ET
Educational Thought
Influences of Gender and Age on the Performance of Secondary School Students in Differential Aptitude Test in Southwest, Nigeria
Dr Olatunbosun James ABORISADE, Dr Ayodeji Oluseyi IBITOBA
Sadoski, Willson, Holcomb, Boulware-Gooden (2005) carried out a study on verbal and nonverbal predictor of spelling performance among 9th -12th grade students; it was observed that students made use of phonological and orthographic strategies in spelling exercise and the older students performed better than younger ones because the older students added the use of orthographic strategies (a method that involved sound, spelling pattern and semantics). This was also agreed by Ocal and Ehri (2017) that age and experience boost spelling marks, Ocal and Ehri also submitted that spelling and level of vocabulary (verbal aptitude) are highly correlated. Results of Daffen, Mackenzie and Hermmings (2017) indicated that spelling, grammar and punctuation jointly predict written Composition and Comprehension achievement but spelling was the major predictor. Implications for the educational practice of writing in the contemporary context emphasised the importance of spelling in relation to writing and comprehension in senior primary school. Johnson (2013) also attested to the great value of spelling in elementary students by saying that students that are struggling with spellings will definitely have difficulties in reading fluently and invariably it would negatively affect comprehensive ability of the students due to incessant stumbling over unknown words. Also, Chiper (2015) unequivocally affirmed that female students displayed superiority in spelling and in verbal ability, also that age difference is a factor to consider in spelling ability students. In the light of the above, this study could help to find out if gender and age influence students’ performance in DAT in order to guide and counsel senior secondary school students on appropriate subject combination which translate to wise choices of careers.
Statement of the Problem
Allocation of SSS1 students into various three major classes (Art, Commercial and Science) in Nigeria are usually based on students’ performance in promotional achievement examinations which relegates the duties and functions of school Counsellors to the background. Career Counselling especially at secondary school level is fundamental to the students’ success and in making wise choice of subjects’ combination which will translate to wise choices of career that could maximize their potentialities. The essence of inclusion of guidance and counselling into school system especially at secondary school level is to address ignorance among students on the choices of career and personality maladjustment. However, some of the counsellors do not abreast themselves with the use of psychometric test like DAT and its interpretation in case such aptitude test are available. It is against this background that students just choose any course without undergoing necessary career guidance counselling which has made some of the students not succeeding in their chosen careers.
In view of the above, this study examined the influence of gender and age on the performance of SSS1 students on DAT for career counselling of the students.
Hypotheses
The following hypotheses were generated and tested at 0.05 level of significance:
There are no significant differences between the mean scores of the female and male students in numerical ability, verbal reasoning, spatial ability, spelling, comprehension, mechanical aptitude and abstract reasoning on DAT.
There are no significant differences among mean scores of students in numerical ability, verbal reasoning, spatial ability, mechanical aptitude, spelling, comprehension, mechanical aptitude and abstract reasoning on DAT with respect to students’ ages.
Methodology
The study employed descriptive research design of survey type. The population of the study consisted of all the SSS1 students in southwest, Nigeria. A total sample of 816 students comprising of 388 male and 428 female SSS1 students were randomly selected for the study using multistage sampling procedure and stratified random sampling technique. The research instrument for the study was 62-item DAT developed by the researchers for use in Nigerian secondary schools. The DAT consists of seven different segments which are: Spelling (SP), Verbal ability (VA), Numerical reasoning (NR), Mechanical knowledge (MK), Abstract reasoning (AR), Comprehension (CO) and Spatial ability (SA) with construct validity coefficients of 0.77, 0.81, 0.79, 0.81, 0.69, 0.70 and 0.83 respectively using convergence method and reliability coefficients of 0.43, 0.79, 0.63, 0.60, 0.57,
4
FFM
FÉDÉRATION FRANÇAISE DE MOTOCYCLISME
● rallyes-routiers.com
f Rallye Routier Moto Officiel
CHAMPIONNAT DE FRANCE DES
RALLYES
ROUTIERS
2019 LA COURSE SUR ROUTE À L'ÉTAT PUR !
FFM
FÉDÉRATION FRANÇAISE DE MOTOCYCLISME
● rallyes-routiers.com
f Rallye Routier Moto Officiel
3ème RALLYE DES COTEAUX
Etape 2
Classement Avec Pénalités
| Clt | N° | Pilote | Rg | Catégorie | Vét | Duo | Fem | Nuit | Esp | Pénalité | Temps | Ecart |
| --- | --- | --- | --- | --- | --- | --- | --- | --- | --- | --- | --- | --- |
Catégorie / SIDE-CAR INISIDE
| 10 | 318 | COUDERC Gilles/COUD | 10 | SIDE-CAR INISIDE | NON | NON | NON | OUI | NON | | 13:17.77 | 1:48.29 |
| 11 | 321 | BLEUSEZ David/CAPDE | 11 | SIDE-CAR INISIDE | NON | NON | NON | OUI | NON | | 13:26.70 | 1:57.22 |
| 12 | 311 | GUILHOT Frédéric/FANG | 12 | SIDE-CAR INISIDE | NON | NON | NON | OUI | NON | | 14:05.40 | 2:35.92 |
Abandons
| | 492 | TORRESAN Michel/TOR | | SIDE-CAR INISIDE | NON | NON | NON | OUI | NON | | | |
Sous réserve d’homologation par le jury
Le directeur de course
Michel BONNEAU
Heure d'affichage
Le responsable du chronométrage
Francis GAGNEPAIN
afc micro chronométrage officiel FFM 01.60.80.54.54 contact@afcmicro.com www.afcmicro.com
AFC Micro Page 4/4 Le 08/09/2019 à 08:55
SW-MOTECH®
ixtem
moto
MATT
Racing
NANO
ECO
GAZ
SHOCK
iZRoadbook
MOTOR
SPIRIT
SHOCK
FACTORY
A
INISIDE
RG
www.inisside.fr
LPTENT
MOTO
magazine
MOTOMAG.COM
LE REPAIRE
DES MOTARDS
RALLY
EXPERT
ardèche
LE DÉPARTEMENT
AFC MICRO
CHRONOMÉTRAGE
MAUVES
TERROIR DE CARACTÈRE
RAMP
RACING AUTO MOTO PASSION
* * *
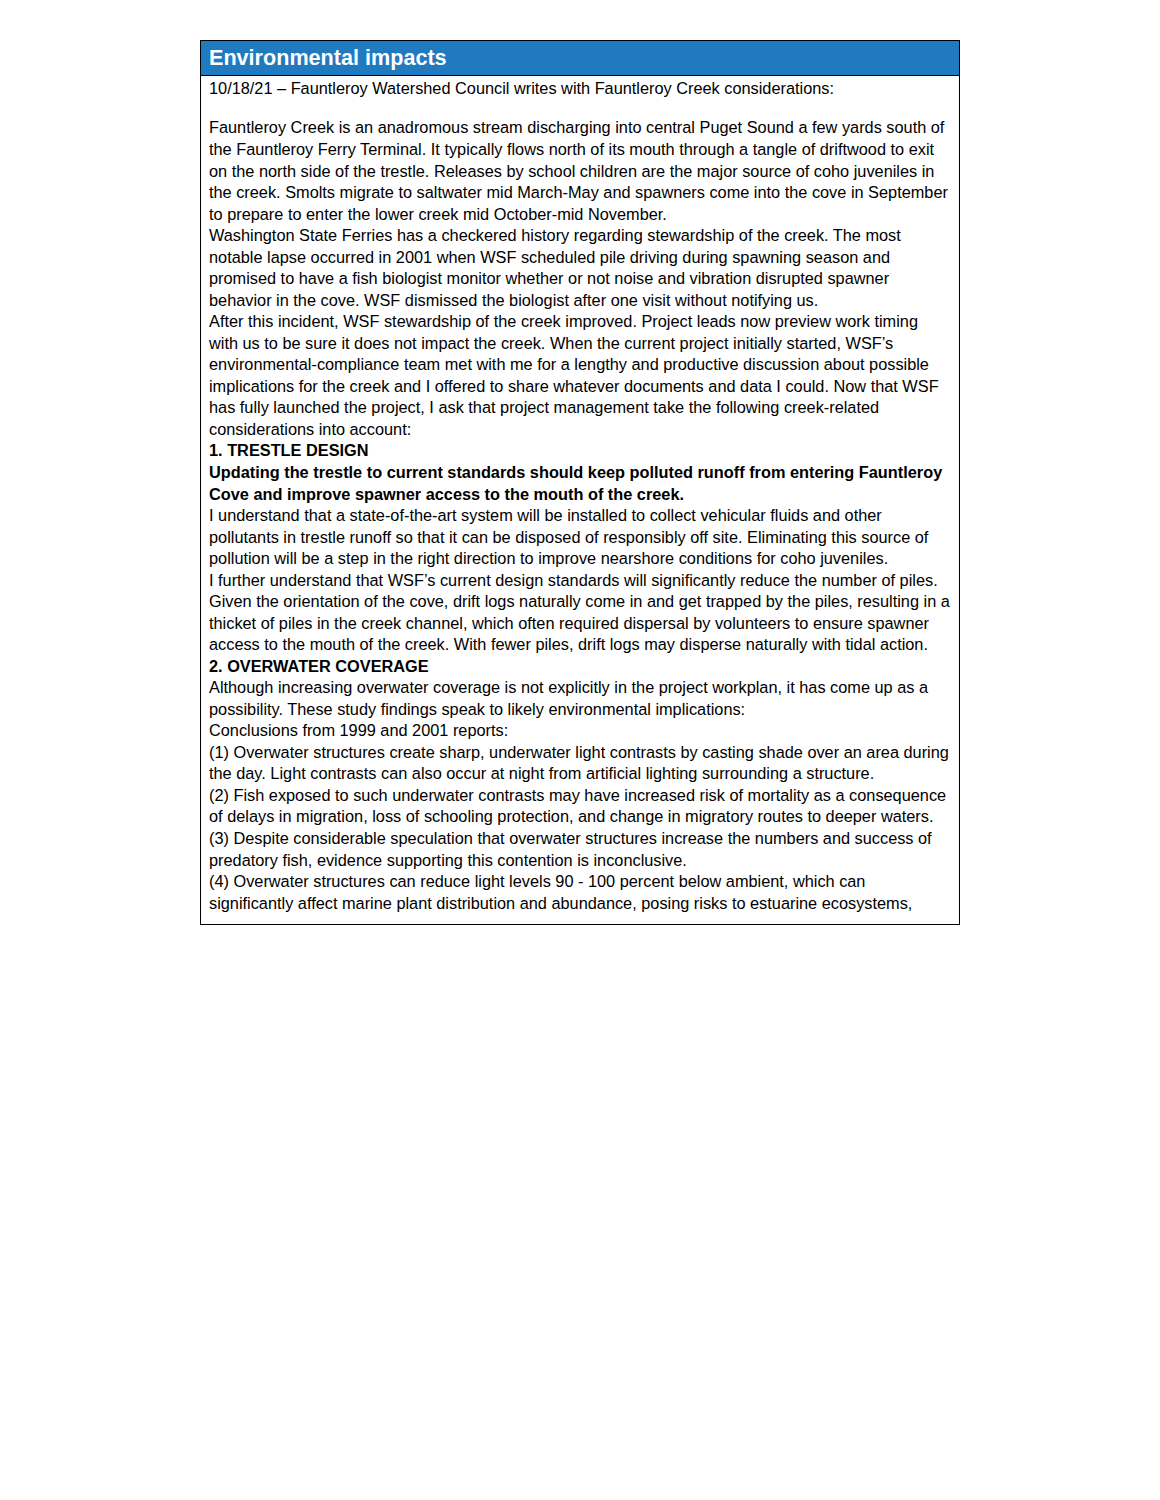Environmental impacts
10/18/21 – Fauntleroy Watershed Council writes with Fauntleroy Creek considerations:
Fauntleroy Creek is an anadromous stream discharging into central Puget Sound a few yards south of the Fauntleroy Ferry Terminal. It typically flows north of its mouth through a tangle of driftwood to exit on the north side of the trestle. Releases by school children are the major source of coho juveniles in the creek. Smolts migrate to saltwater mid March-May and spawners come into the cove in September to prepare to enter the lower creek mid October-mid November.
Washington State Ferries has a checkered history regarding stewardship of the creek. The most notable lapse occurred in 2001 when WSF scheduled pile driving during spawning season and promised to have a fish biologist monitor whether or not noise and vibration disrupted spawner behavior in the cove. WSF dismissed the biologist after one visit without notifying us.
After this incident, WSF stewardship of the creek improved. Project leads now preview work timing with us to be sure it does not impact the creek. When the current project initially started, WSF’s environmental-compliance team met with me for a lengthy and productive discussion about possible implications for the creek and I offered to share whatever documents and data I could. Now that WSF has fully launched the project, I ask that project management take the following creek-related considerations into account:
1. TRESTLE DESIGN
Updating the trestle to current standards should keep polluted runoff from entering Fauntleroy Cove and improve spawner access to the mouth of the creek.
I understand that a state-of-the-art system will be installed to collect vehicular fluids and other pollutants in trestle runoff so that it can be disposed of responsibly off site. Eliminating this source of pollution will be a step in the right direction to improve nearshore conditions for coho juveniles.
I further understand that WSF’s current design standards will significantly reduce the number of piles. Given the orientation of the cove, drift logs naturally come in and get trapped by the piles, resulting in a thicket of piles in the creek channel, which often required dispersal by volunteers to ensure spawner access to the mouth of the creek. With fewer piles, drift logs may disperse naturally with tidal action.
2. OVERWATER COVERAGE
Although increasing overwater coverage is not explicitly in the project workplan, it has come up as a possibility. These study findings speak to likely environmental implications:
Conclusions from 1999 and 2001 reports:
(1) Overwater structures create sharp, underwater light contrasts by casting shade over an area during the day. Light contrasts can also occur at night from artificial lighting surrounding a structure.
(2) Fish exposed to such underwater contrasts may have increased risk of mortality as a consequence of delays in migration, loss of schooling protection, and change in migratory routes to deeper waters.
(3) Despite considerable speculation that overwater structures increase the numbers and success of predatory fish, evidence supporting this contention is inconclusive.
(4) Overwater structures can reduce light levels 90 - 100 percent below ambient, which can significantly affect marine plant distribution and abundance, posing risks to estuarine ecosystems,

Task prompt:
Lines holding "Michel": give how many there are in the entries above, and nothing more.

Solution for this task:
2